Given text

If you do not want to use the SDKs for Intelligent Speech Interaction, or the SDKs for Java, C, or C++ cannot meet your business requirements, you can develop custom programs to access Intelligent Speech Interaction.
Overview
Intelligent Speech Interaction uses the WebSocket protocol to convert voice messages into text in real time. Long voice messages are supported. Commands and events are both data frames of the Text type for WebSocket. You must upload audio streams to the server in the binary frame format. The calling sequence must meet the requirements of WebSocket. Outbound audio data uses the binary frame format of WebSocket. For more information, see Data Frames.
Supported input format: uncompressed PCM or WAV files with 16-bit sampling and mono channel.
Supported audio sampling rates: 8,000 Hz and 16,000 Hz.
Allows you to specify whether to return intermediate results, add punctuation marks during post-processing, and convert Chinese numerals to Arabic numerals.
Allows you to select linguistic models to recognize voice messages in different languages when you manage projects in the Intelligent Speech Interaction console. For more information, see Manage projects.

Extracted material
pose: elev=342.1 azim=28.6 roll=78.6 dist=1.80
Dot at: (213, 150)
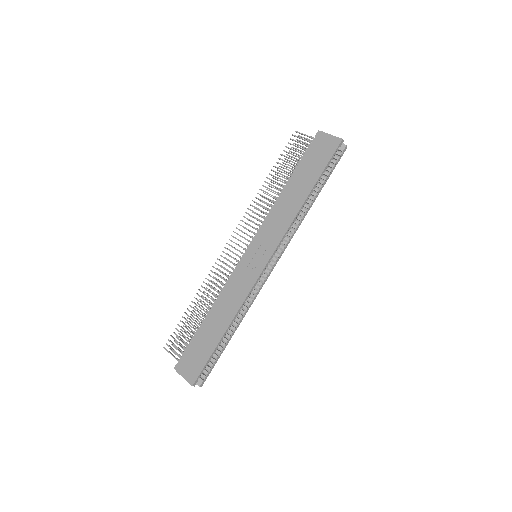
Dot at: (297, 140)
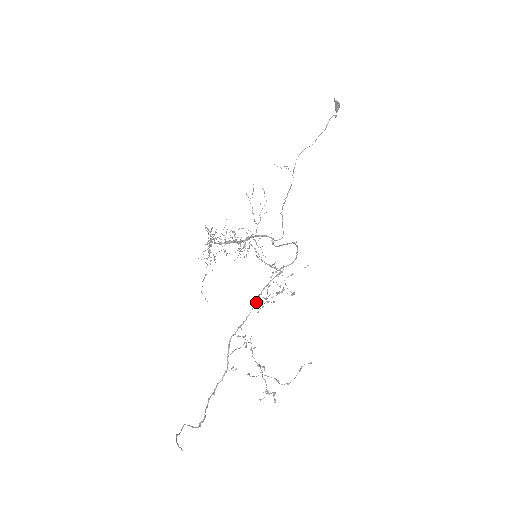
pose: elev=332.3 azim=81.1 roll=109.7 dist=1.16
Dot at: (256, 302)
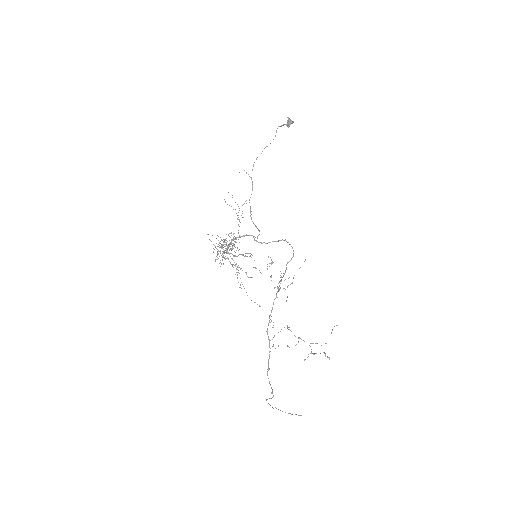
Dot at: (276, 294)
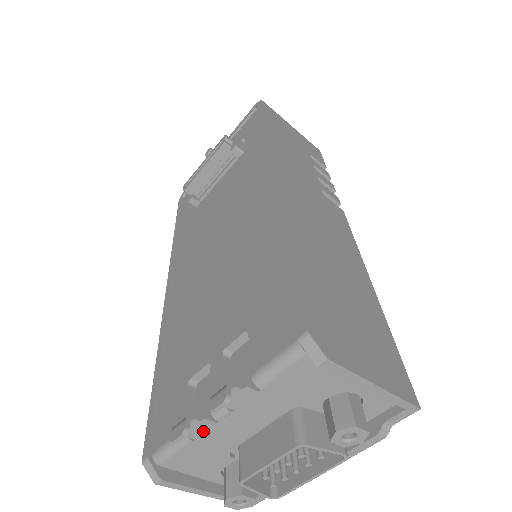
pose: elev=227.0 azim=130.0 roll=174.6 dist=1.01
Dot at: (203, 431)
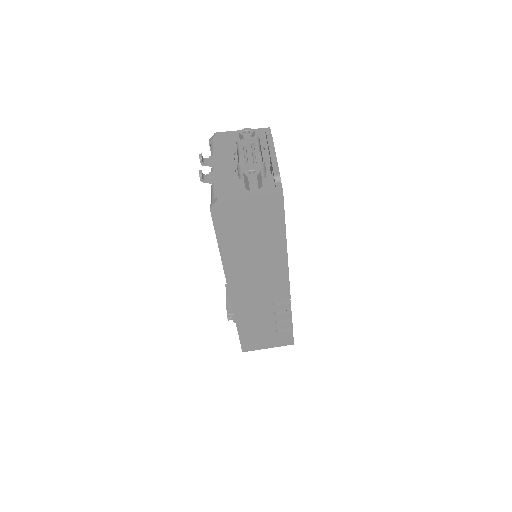
Dot at: (214, 177)
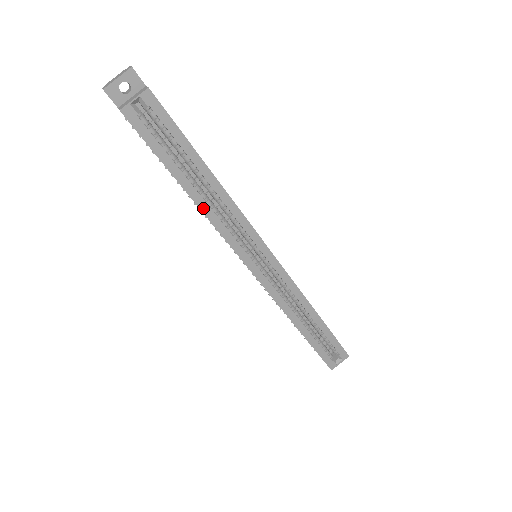
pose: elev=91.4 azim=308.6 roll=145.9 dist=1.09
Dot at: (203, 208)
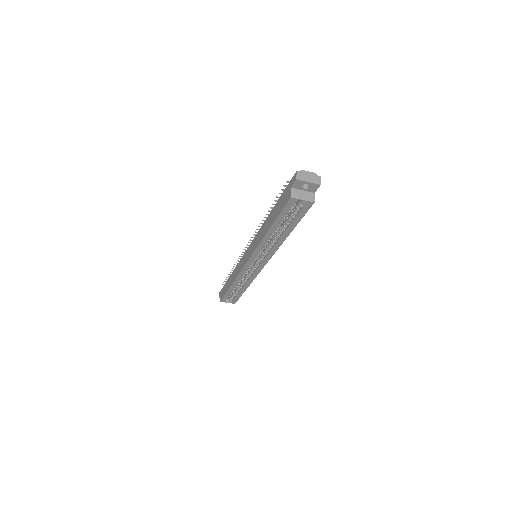
Dot at: (265, 239)
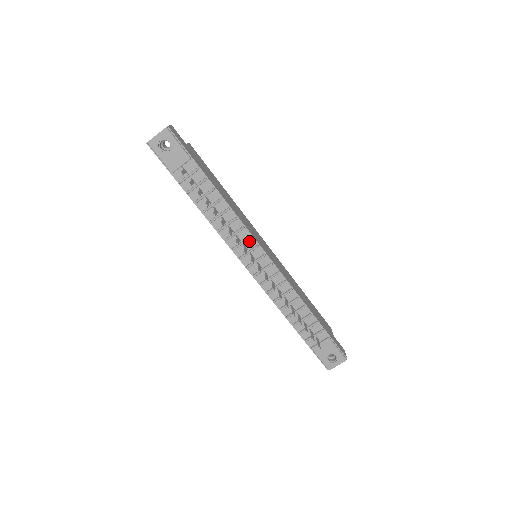
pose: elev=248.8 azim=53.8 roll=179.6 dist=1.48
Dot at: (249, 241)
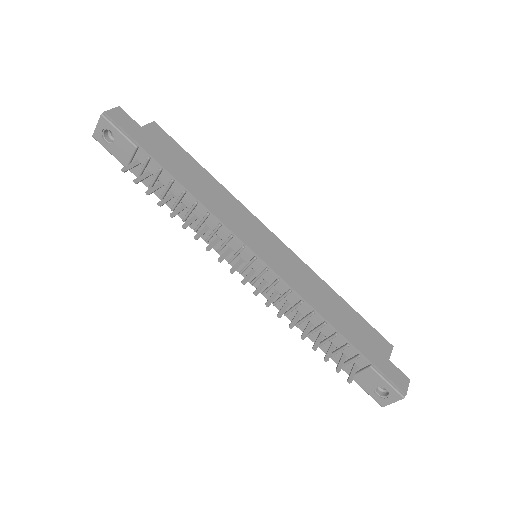
Dot at: (233, 241)
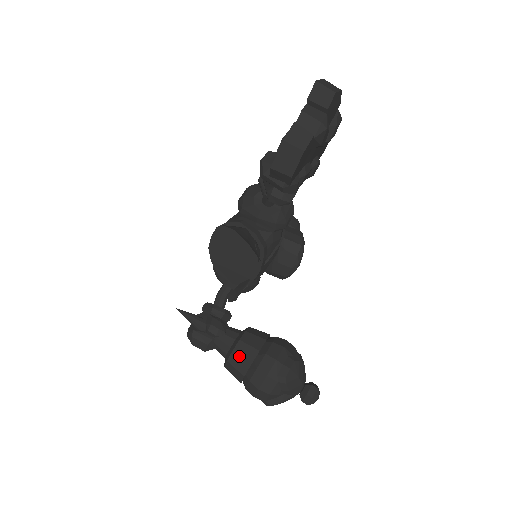
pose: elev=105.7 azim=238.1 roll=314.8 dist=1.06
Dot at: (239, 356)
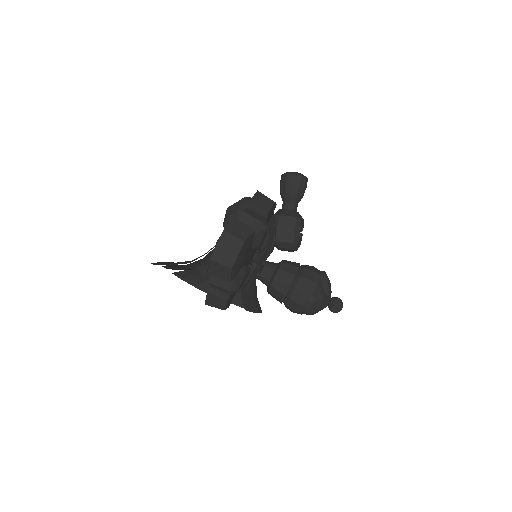
Dot at: (273, 296)
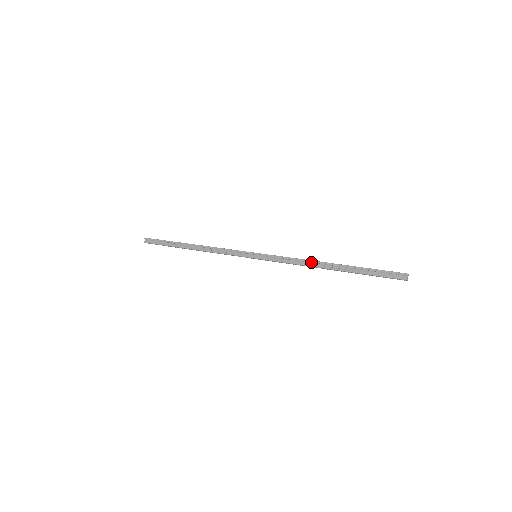
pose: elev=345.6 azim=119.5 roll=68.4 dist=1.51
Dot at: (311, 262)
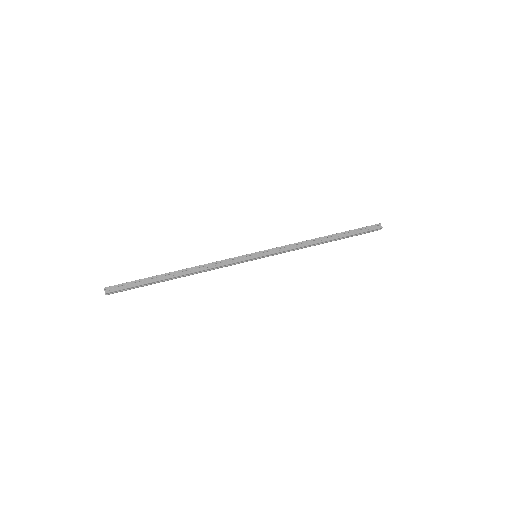
Dot at: (310, 241)
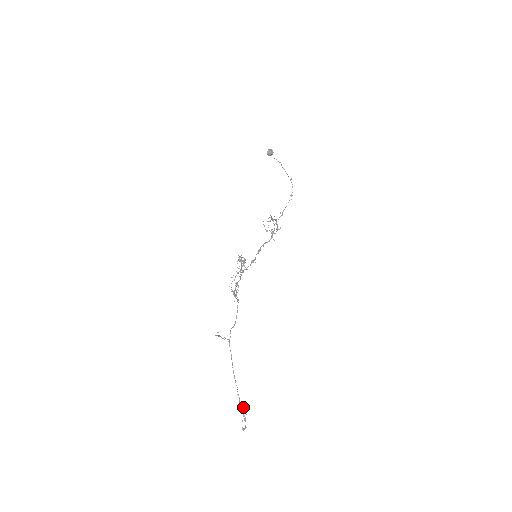
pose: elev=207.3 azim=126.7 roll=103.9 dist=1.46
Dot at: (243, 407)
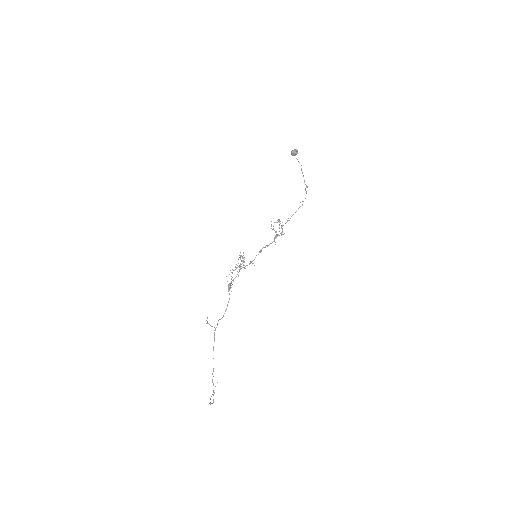
Dot at: occluded
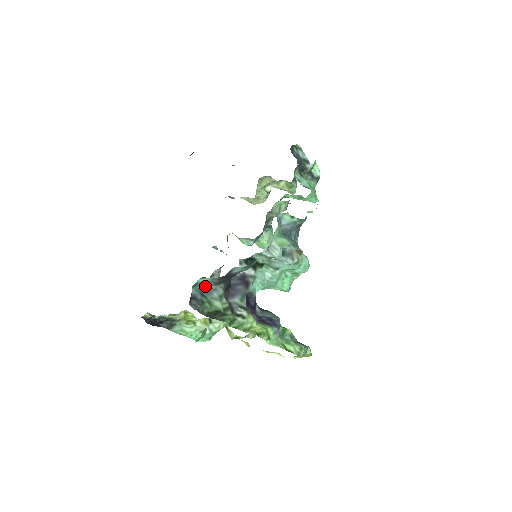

Problems and tasks
[A] Using the Intelligent Speech Interaction text, decide whether each statement agrees with it, answering yes or no and quoting the words that settle it: (i) Audio streams must be sent to the server as binary frames. (ii) A sampling rate of 44,100 Hz is supported. (iii) Commands and events travel as binary frames.
[B] Resume the Intelligent Speech Interaction text, picking up right after its last sentence.
The lines after the text aren't needed for anything here.

Answers below
[A]
(i) Yes: "You must upload audio streams to the server in the binary frame format."
(ii) No: "Supported audio sampling rates: 8,000 Hz and 16,000 Hz."
(iii) No: "Commands and events are both data frames of the Text type for WebSocket."

[B]
Authentication
The server uses temporary access tokens for authentication. When you make a request, you must include the access token in the URL. For more information about how to obtain an access token, see Obtain an access token. After you obtain an access token, you can access Intelligent Speech Interaction in one of the following ways.
Access type | Description | URL |
Access from external networks | You can use the URL to access Intelligent Speech Interaction from all servers. | wss://nls-gateway-ap-southeast-1.aliyuncs.com/ws/v1?token=<your token> |
Interaction process
The commands and audio streams must be sent in order as shown in the following figure. Otherwise, interaction with the server fails.
Commands
The request command is used to start or stop a speech recognition task. You must send the request in the JSON format by using the text frame method. You must set basic information about the request in the Header section. A command consists of the Header and Payload sections. The Header section uses a unified format, whereas the Payload section uses different formats for different commands.
1. The Header section
The Header section consists of the following parameters.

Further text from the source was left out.